LESETEXT ▸
* * * * * * * * *
BGH-Urteil Demente im Pflegeheim: Immer mit Fenstersturz rechnen

Demente Menschen handeln oft unkalkulierbar. Sie dürfen daher nicht in Zimmern mit leicht zu öffnenden Fenstern untergebracht werden, so der BGH.

Eine Bewohnerin eines Pflegeheims schließt ihr Fenster

Demente BewohnerInnen dürfen nicht in Zimmern mit leicht zu öffnenden Fenstern untergebracht werden Foto: Koehler/Eibner/imago

KARLSRUHE taz | Pflegeheime müssen demente BewohnerInnen mit Selbstgefährdungsneigung davor bewahren, dass sie aus dem Fenster steigen. Dies stellte jetzt der Bundesgerichtshof (BGH) fest. Die Witwe eines dementen Mannes, der nach einem Fenstersturz starb, kann jetzt auf Schmerzensgeld hoffen.

Im konkreten Fall war ein 1950 geborener Mann seit Februar 2014 in einem Pflegeheim in Nordrhein-Westfalen untergebracht. Sein Zimmer lag im 3. Obergeschoss. Nach fünf Monaten stieg er durch ein nicht gesichertes Dachfenster, stürzte ab und starb an den Verletzungen.

Seine Witwe verlangte von dem Heim 50.000 Euro Schmerzensgeld. Der demente Mann, der unter Unruhezuständen, Lauftendenz und Desorientierung litt, hätte viel besser geschützt werden müssen, argumentierte sie. Die Gefahr eines Fenstersturzes habe sich aufgedrängt, weil man über einen Heizkörper und eine Fensterbank geradezu stufenartig zur Fensteröffnung kommen konnte.

Bei den Gerichten in Nordrhein-Westfalen hatte die Frau keinen Erfolg. Das Heim habe keine Pflicht gehabt, die Fenster besonders zu sichern, entschied das Oberlandesgericht (OLG) Hamm im November 2019. Da der unruhige Mann das Zimmer über die Tür jederzeit verlassen konnte, musste das Heim nicht damit rechnen, dass er aus dem Fenster klettern werde. Der Fenstersturz gehöre daher zur alltäglichen Risikosphäre des Bewohners. Es habe vorab keine Hinweise auf diese Gefahr gegeben.
* * * * * * * * *
ARBEITSANWEISUNG ▸
Geben Sie den Abschnitt des Lesetexts zwischen „Seine Witwe verlangte“ und „Fensteröffnung kommen konnte.“, beide eingeschlossen, wortgetreu wieder. Die folgenden Datensätze haben keinen Bezug zum Lesetext.
* * * * * * * * *
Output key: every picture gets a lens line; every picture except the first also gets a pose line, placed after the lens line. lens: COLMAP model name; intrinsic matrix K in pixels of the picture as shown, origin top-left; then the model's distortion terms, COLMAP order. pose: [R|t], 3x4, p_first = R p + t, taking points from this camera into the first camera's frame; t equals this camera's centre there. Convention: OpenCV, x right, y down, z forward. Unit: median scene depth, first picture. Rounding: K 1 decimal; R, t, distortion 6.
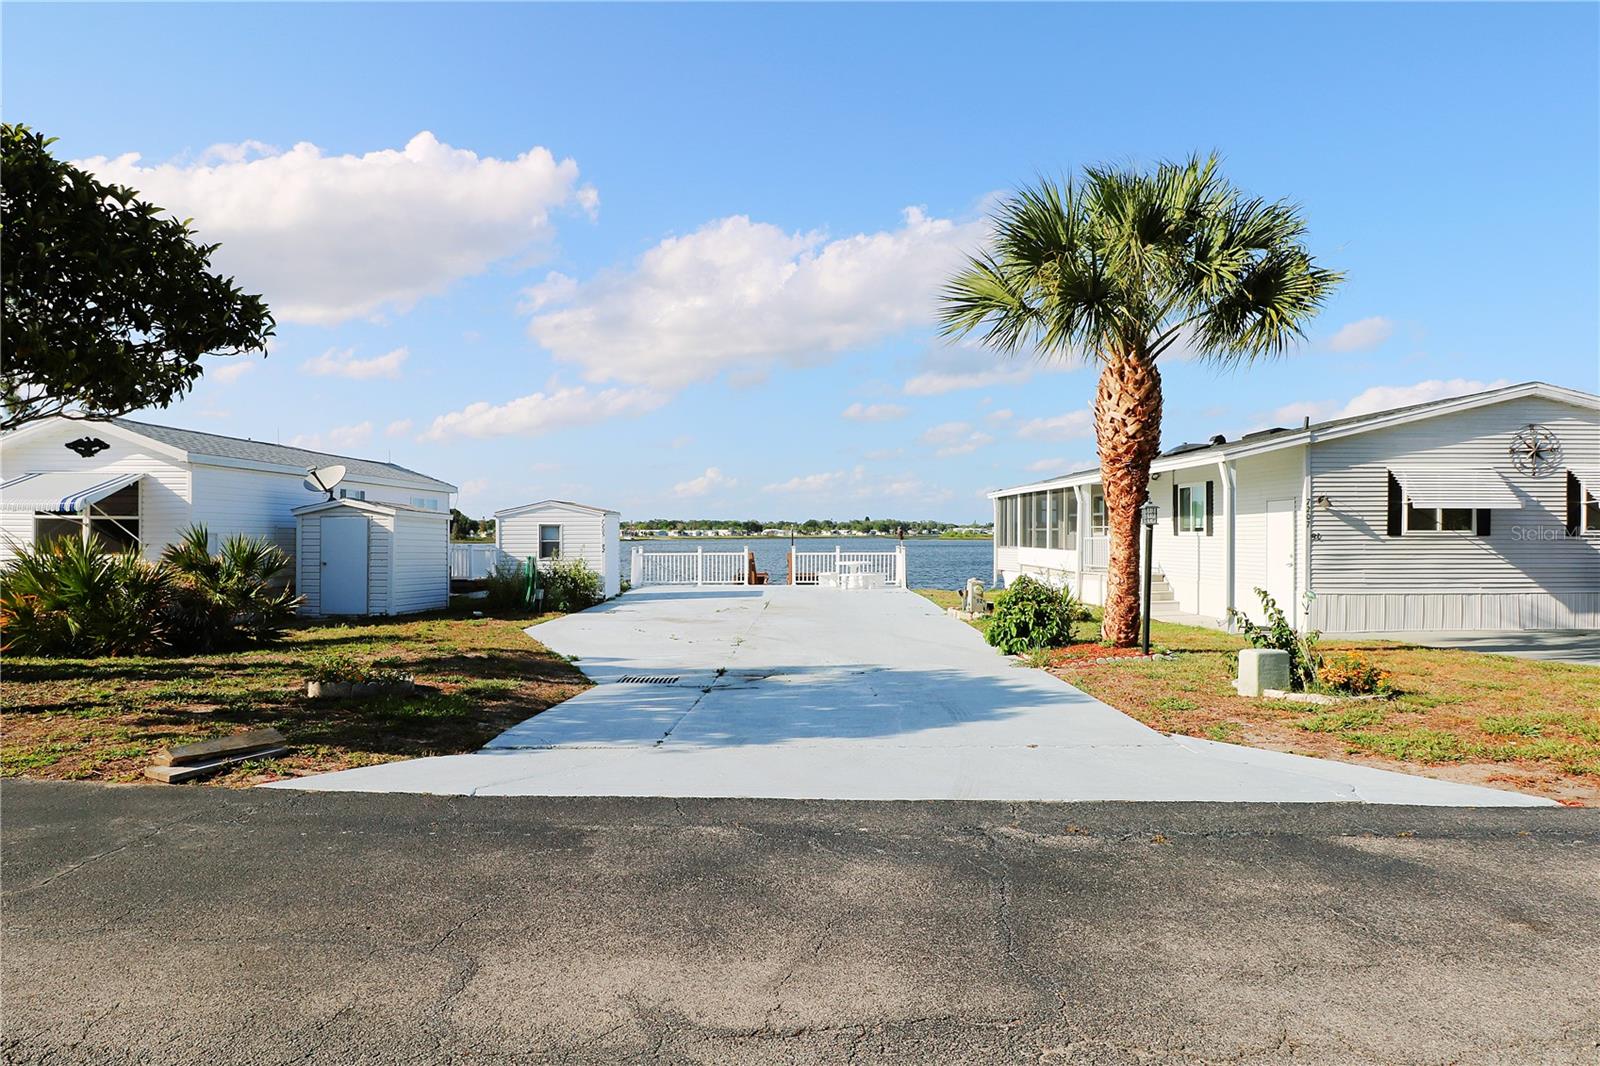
lens RADIAL K [[981.0, 0, 802.6], [0, 981.0, 529.2], [0, 0, 1]] dist [-0.001285, -0.000466]
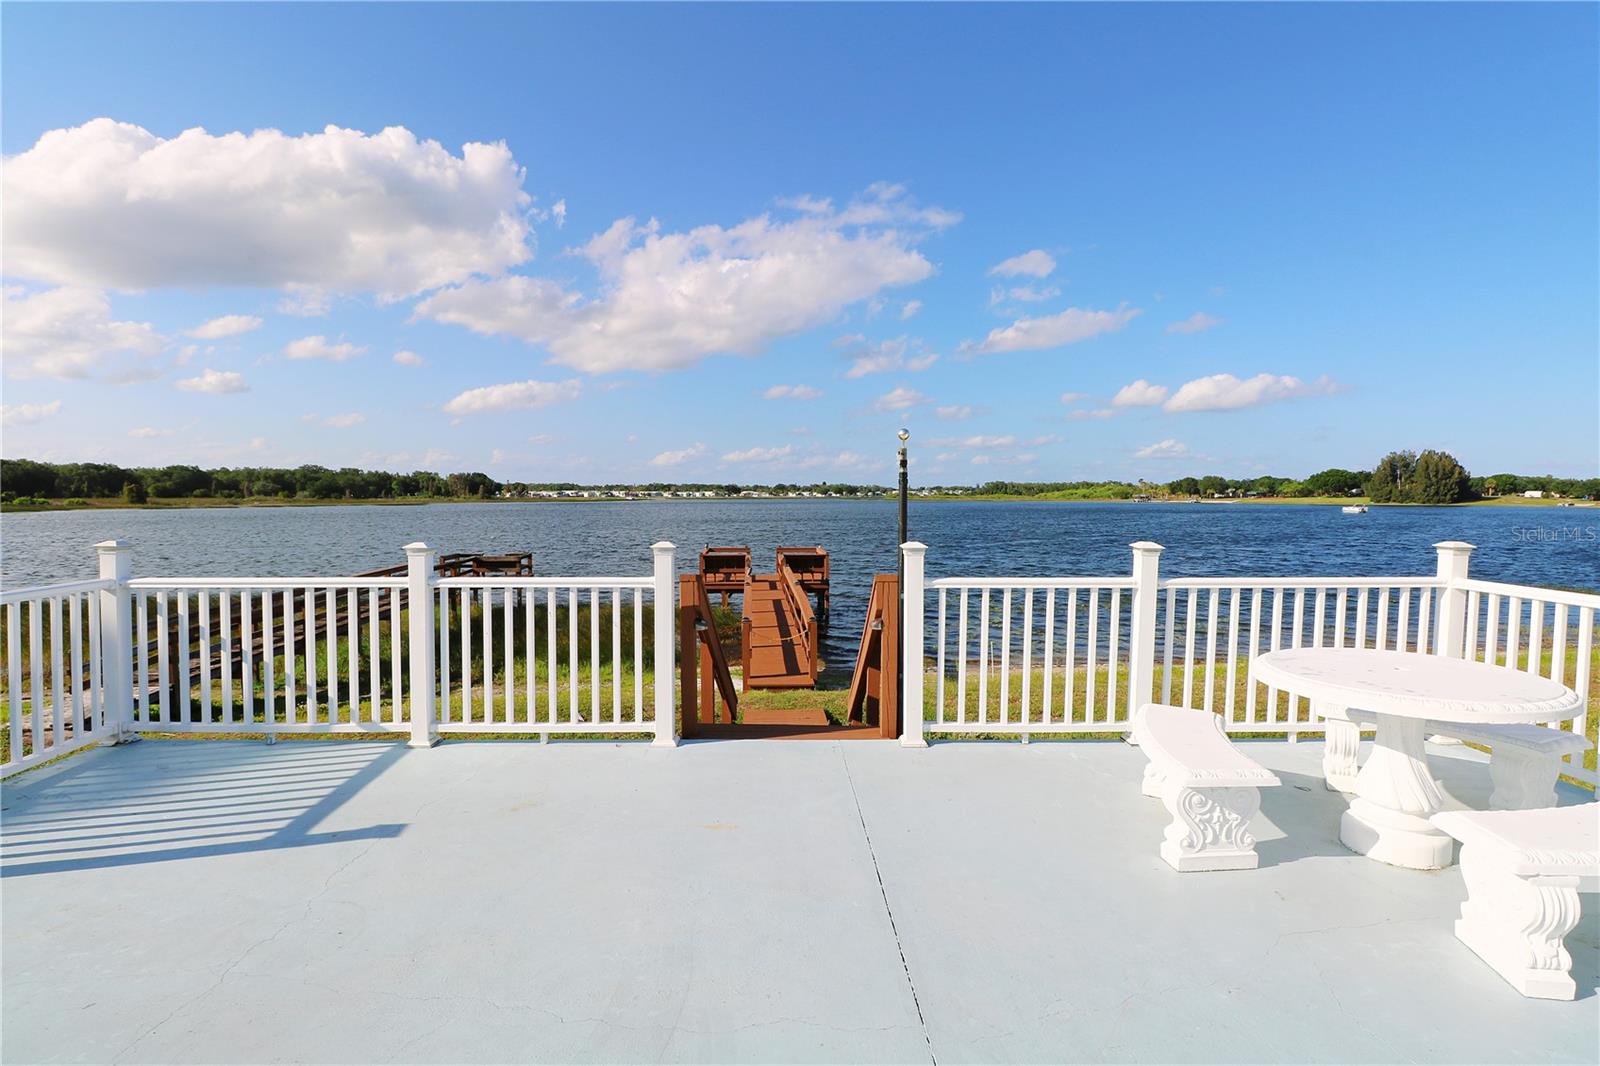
lens RADIAL K [[749.8, 0, 812.8], [0, 749.8, 533.0], [0, 0, 1]] dist [-0.037738, 0.000094]
pose [[0.998657, 0.001637, 0.051792, 0.034445], [-0.004480, 0.998485, 0.054840, 0.010021], [-0.051624, -0.054998, 0.997151, 1.414016]]
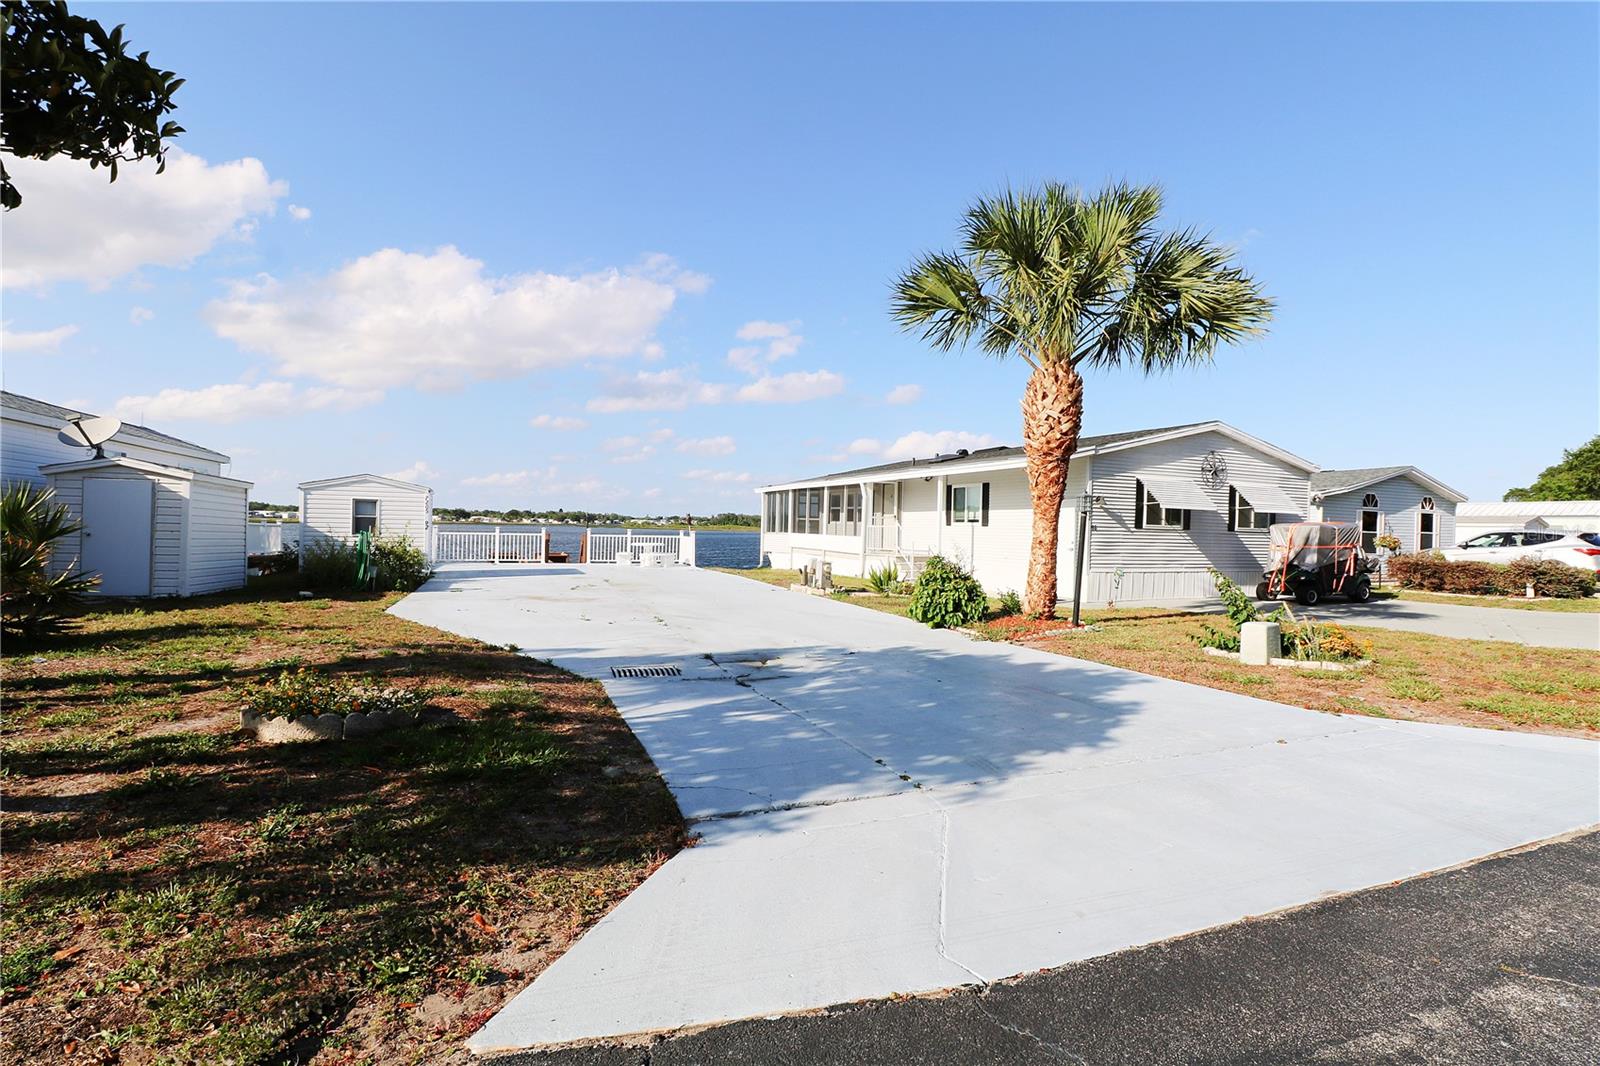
lens RADIAL K [[749.6, 0, 805.3], [0, 749.6, 523.2], [0, 0, 1]] dist [-0.000229, -0.008902]
pose [[0.926238, 0.024980, 0.376110, -0.161625], [-0.025901, 0.999661, -0.002606, 0.011479], [-0.376047, -0.007328, 0.926572, 0.191370]]
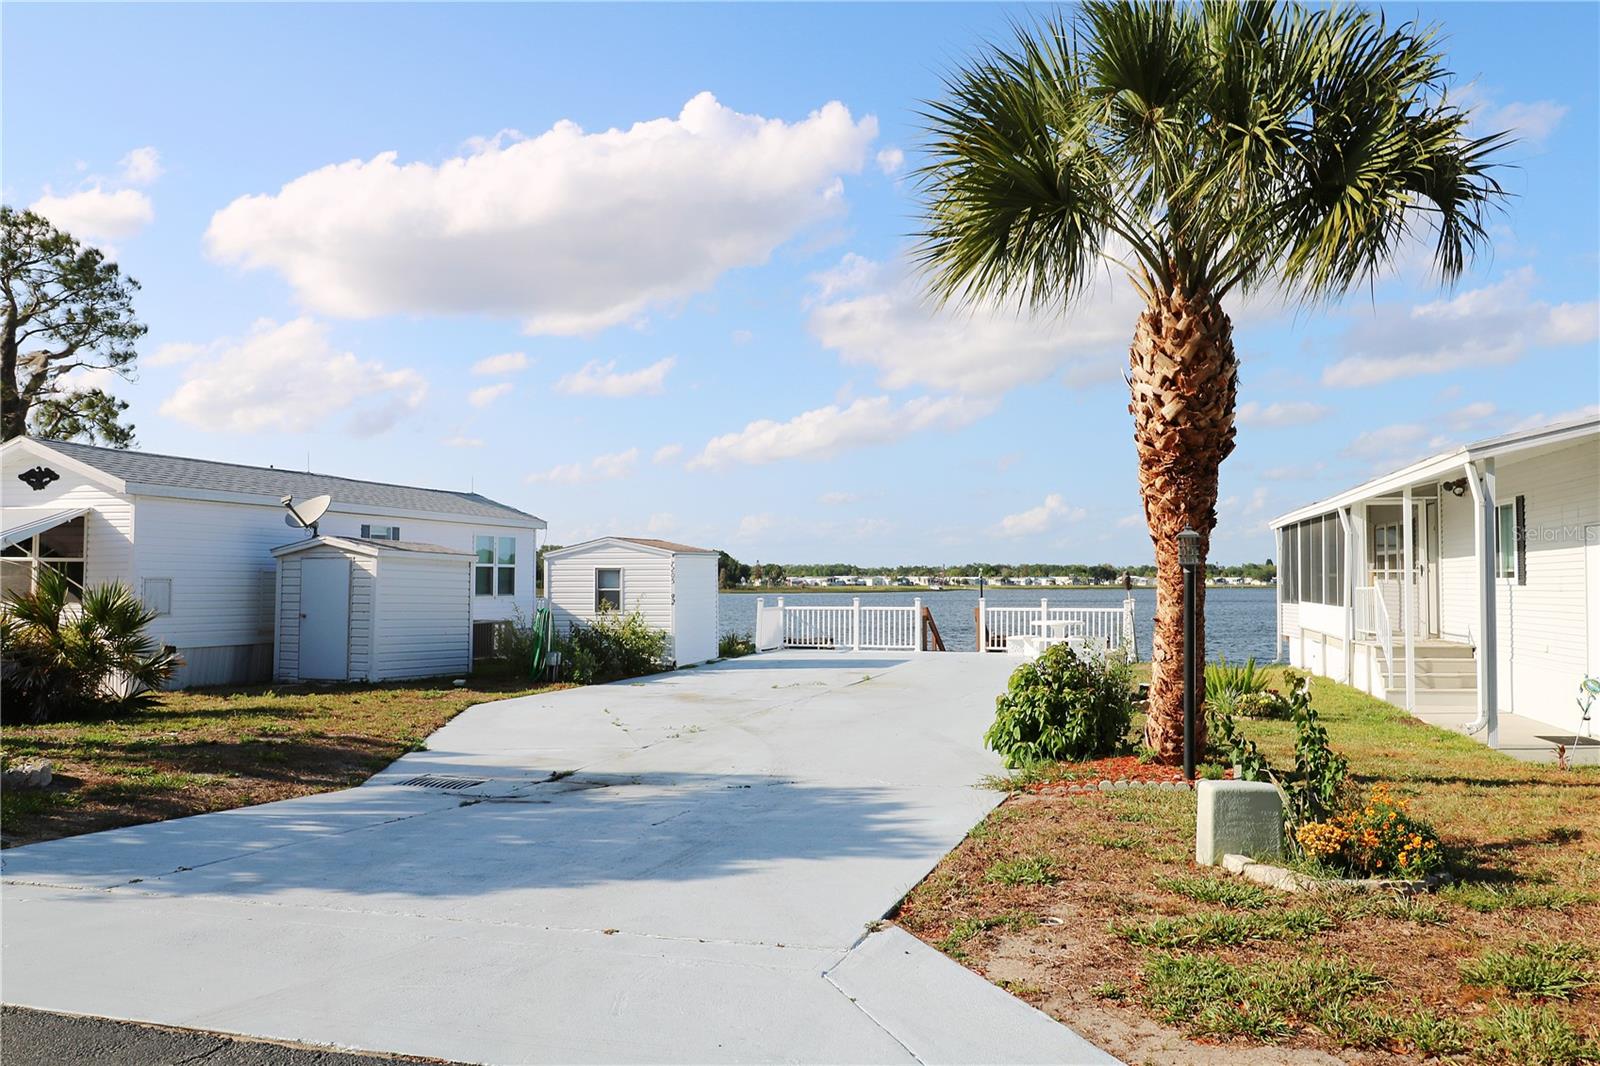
lens RADIAL K [[1275.5, 0, 800.0], [0, 1275.5, 533.0], [0, 0, 1]] dist [0.000012, 0.000423]
pose [[0.957975, -0.008640, -0.286723, 0.209611], [-0.001078, 0.999431, -0.033716, 0.001571], [0.286851, 0.032608, 0.957420, 0.101688]]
* * * * * * * * *
ANTWORT ▸
Seine Witwe verlangte von dem Heim 50.000 Euro Schmerzensgeld. Der demente Mann, der unter Unruhezuständen, Lauftendenz und Desorientierung litt, hätte viel besser geschützt werden müssen, argumentierte sie. Die Gefahr eines Fenstersturzes habe sich aufgedrängt, weil man über einen Heizkörper und eine Fensterbank geradezu stufenartig zur Fensteröffnung kommen konnte.